··· SUPPLIED ENTRIES

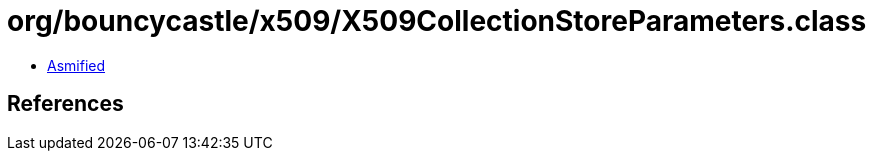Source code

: = org/bouncycastle/x509/X509CollectionStoreParameters.class

 - link:X509CollectionStoreParameters-asmified.java[Asmified]

== References

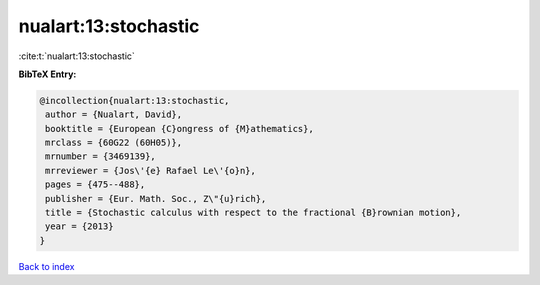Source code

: nualart:13:stochastic
=====================

:cite:t:`nualart:13:stochastic`

**BibTeX Entry:**

.. code-block:: bibtex

   @incollection{nualart:13:stochastic,
    author = {Nualart, David},
    booktitle = {European {C}ongress of {M}athematics},
    mrclass = {60G22 (60H05)},
    mrnumber = {3469139},
    mrreviewer = {Jos\'{e} Rafael Le\'{o}n},
    pages = {475--488},
    publisher = {Eur. Math. Soc., Z\"{u}rich},
    title = {Stochastic calculus with respect to the fractional {B}rownian motion},
    year = {2013}
   }

`Back to index <../By-Cite-Keys.html>`_
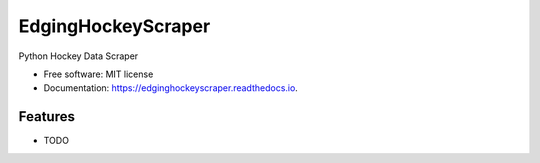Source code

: ===================
EdgingHockeyScraper
===================


.. image:: https://img.shields.io/pypi/v/edginghockeyscraper.svg
        :target: https://pypi.python.org/pypi/edginghockeyscraper

.. image:: https://readthedocs.org/projects/edginghockeyscraper/badge/?version=latest
        :target: https://edginghockeyscraper.readthedocs.io/en/latest/?version=latest
        :alt: Documentation Status




Python Hockey Data Scraper


* Free software: MIT license
* Documentation: https://edginghockeyscraper.readthedocs.io.


Features
--------

* TODO
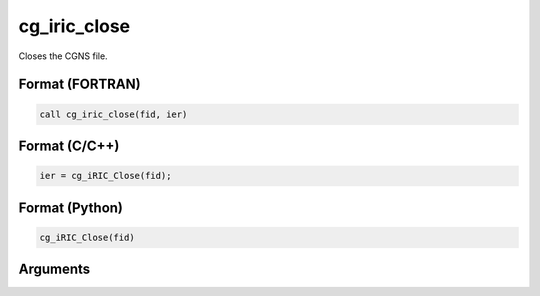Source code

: cg_iric_close
===================

Closes the CGNS file.

Format (FORTRAN)
------------------
.. code-block:: fortran

   call cg_iric_close(fid, ier)

Format (C/C++)
----------------
.. code-block:: c

   ier = cg_iRIC_Close(fid);

Format (Python)
----------------
.. code-block:: python

   cg_iRIC_Close(fid)

Arguments
---------

.. csv-table:: Arguments of cg_iric_close
   :file: cg_iric_close_args.csv
   :header-rows: 1

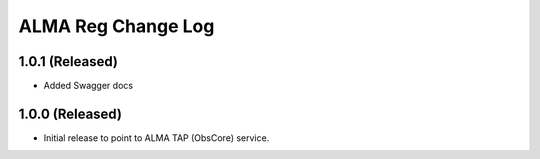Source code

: ===================
ALMA Reg Change Log
===================

1.0.1 (Released)
-------------------

* Added Swagger docs


1.0.0 (Released)
-------------------

* Initial release to point to ALMA TAP (ObsCore) service.
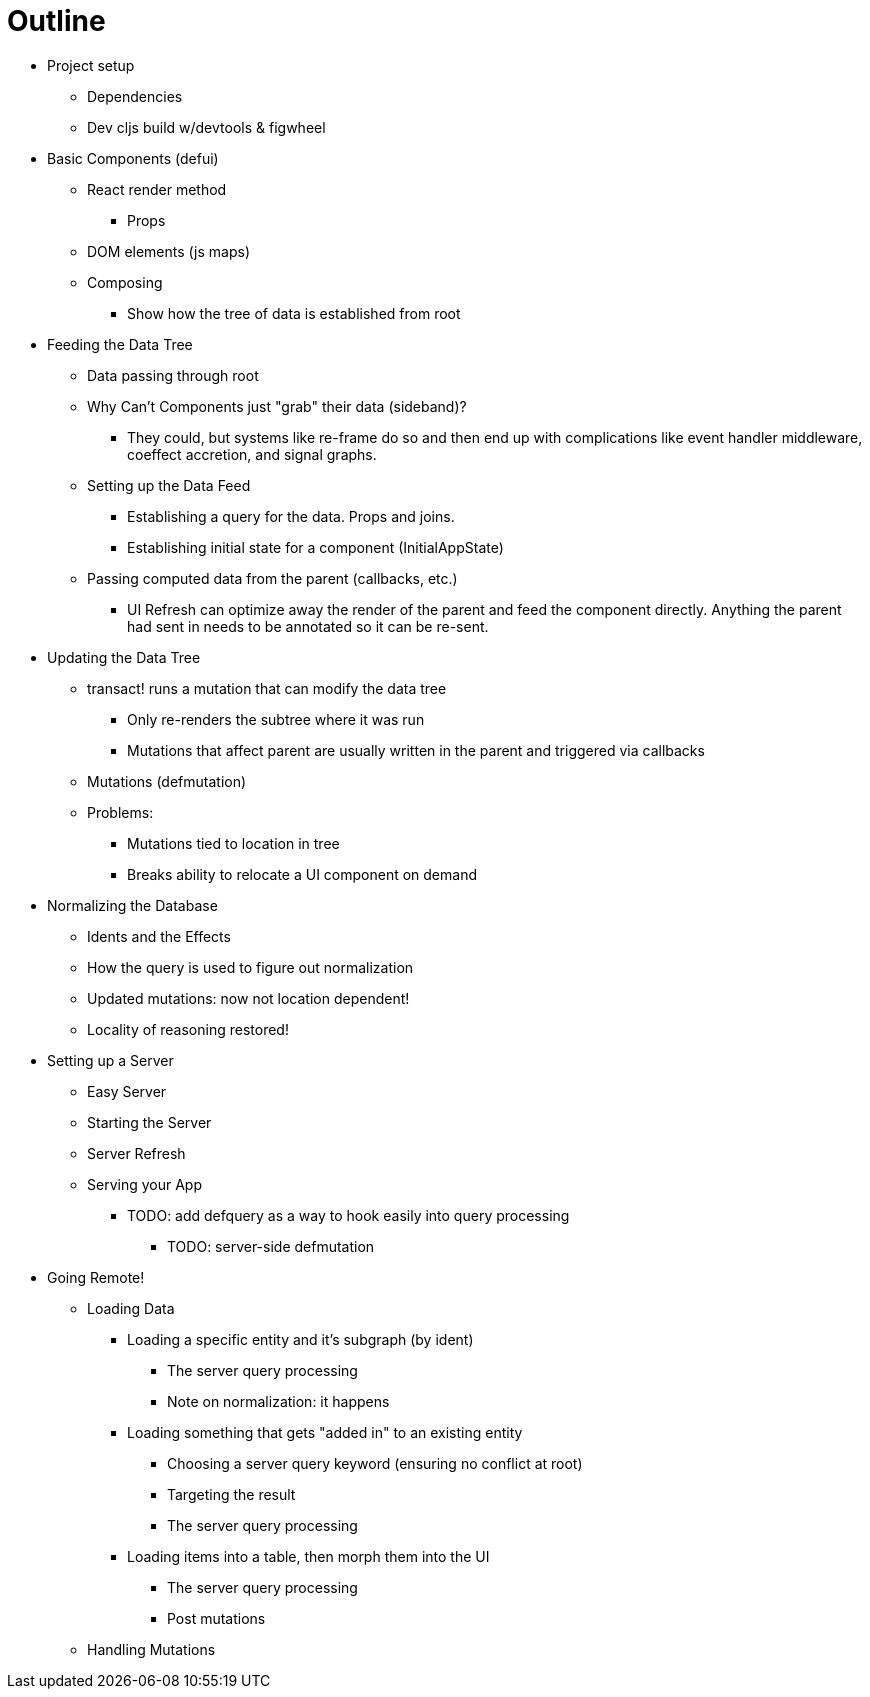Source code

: # Outline

* Project setup
** Dependencies
** Dev cljs build w/devtools & figwheel

* Basic Components (defui)
** React render method
*** Props
** DOM elements (js maps)
** Composing
*** Show how the tree of data is established from root

* Feeding the Data Tree
** Data passing through root
** Why Can't Components just "grab" their data (sideband)?
*** They could, but systems like re-frame do so and then end up with complications like event handler middleware, coeffect accretion,
 and signal graphs.
** Setting up the Data Feed
*** Establishing a query for the data. Props and joins.
*** Establishing initial state for a component (InitialAppState)
** Passing computed data from the parent (callbacks, etc.)
*** UI Refresh can optimize away the render of the parent and feed the component directly.
    Anything the parent had sent in needs to be annotated so it can be re-sent.

* Updating the Data Tree
** transact! runs a mutation that can modify the data tree
*** Only re-renders the subtree where it was run
*** Mutations that affect parent are usually written in the parent and triggered via callbacks
** Mutations (defmutation)
** Problems:
*** Mutations tied to location in tree
*** Breaks ability to relocate a UI component on demand

* Normalizing the Database
** Idents and the Effects
** How the query is used to figure out normalization
** Updated mutations: now not location dependent!
** Locality of reasoning restored!

* Setting up a Server
** Easy Server
** Starting the Server
** Server Refresh
** Serving your App
**** TODO: add defquery as a way to hook easily into query processing
*** TODO: server-side defmutation

* Going Remote!
** Loading Data
*** Loading a specific entity and it's subgraph (by ident)
**** The server query processing
**** Note on normalization: it happens
*** Loading something that gets "added in" to an existing entity
**** Choosing a server query keyword (ensuring no conflict at root)
**** Targeting the result
**** The server query processing
*** Loading items into a table, then morph them into the UI
**** The server query processing
**** Post mutations
** Handling Mutations
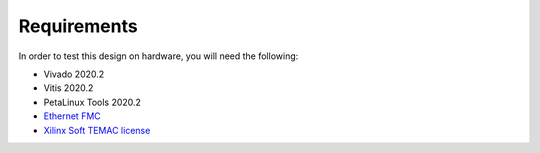 ============
Requirements
============

In order to test this design on hardware, you will need the following:

* Vivado 2020.2
* Vitis 2020.2
* PetaLinux Tools 2020.2
* `Ethernet FMC <https://ethernetfmc.com>`_
* `Xilinx Soft TEMAC license <https://ethernetfmc.com/getting-a-license-for-the-xilinx-tri-mode-ethernet-mac/>`_

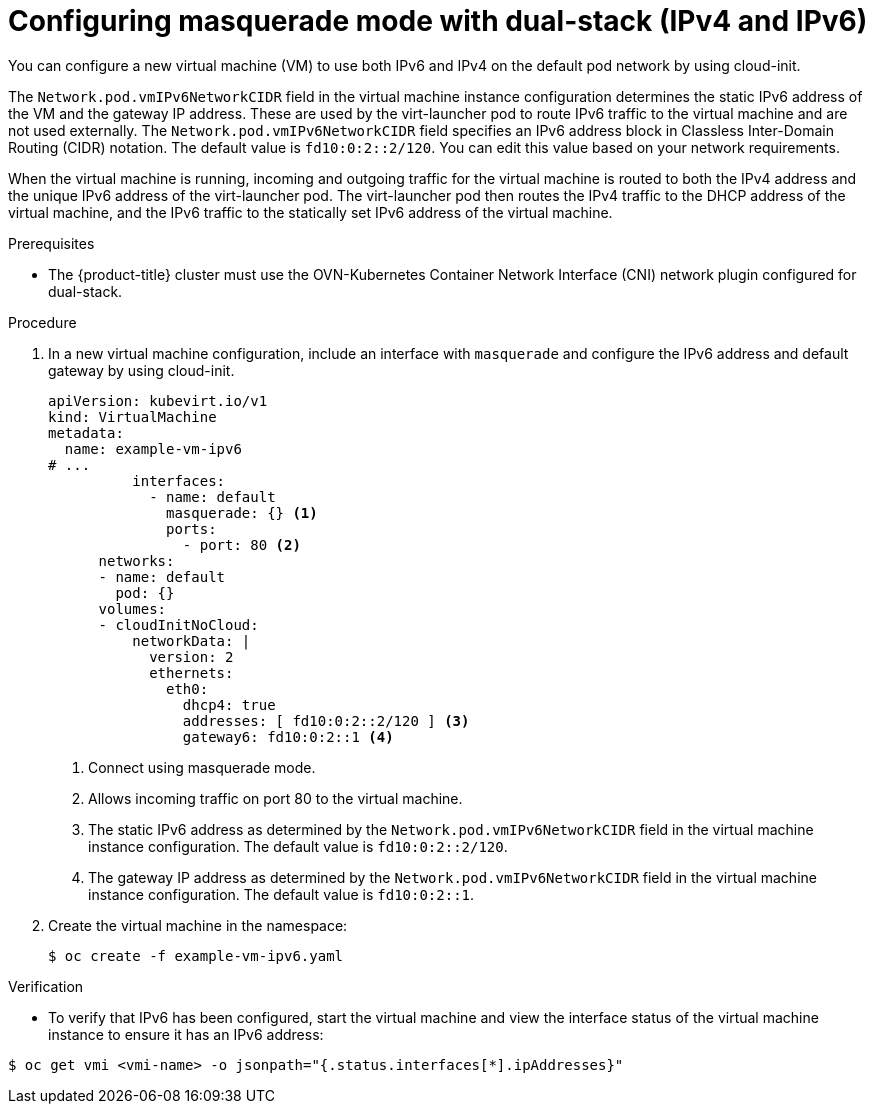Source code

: // Module included in the following assemblies:
//
// * virt/virtual_machines/vm_networking/virt-using-the-default-pod-network-with-virt.adoc

:_content-type: PROCEDURE
[id="virt-configuring-masquerade-mode-dual-stack_{context}"]
= Configuring masquerade mode with dual-stack (IPv4 and IPv6)

You can configure a new virtual machine (VM) to use both IPv6 and IPv4 on the default pod network by using cloud-init.

The `Network.pod.vmIPv6NetworkCIDR` field in the virtual machine instance configuration determines the static IPv6 address of the VM and the gateway IP address. These are used by the virt-launcher pod to route IPv6 traffic to the virtual machine and are not used externally. The `Network.pod.vmIPv6NetworkCIDR` field specifies an IPv6 address block in Classless Inter-Domain Routing (CIDR) notation. The default value is `fd10:0:2::2/120`. You can edit this value based on your network requirements.

When the virtual machine is running, incoming and outgoing traffic for the virtual machine is routed to both the IPv4 address and the unique IPv6 address of the virt-launcher pod. The virt-launcher pod then routes the IPv4 traffic to the DHCP address of the virtual machine, and the IPv6 traffic to the statically set IPv6 address of the virtual machine.

.Prerequisites

* The {product-title} cluster must use the OVN-Kubernetes Container Network Interface (CNI) network plugin configured for dual-stack.

.Procedure

. In a new virtual machine configuration, include an interface with `masquerade` and configure the IPv6 address and default gateway by using cloud-init.
+
[source,yaml]
----
apiVersion: kubevirt.io/v1
kind: VirtualMachine
metadata:
  name: example-vm-ipv6
# ...
          interfaces:
            - name: default
              masquerade: {} <1>
              ports:
                - port: 80 <2>
      networks:
      - name: default
        pod: {}
      volumes:
      - cloudInitNoCloud:
          networkData: |
            version: 2
            ethernets:
              eth0:
                dhcp4: true
                addresses: [ fd10:0:2::2/120 ] <3>
                gateway6: fd10:0:2::1 <4>
----
<1> Connect using masquerade mode.
<2> Allows incoming traffic on port 80 to the virtual machine.
<3> The static IPv6 address as determined by the `Network.pod.vmIPv6NetworkCIDR` field in the virtual machine instance configuration. The default value is `fd10:0:2::2/120`.
<4> The gateway IP address as determined by the `Network.pod.vmIPv6NetworkCIDR` field in the virtual machine instance configuration. The default value is `fd10:0:2::1`.

. Create the virtual machine in the namespace:
+
[source,terminal]
----
$ oc create -f example-vm-ipv6.yaml
----

.Verification

* To verify that IPv6 has been configured, start the virtual machine and view the interface status of the virtual machine instance to ensure it has an IPv6 address:

[source,terminal]
----
$ oc get vmi <vmi-name> -o jsonpath="{.status.interfaces[*].ipAddresses}"
----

······

== JOB ==
Once you find the line with "Props and joins." above, print it and every line after it up to and including the line with "Updating the Data Tree", exactly as written and nothing else.

== COMPLETED TASK ==
*** Establishing a query for the data. Props and joins.
*** Establishing initial state for a component (InitialAppState)
** Passing computed data from the parent (callbacks, etc.)
*** UI Refresh can optimize away the render of the parent and feed the component directly.
    Anything the parent had sent in needs to be annotated so it can be re-sent.

* Updating the Data Tree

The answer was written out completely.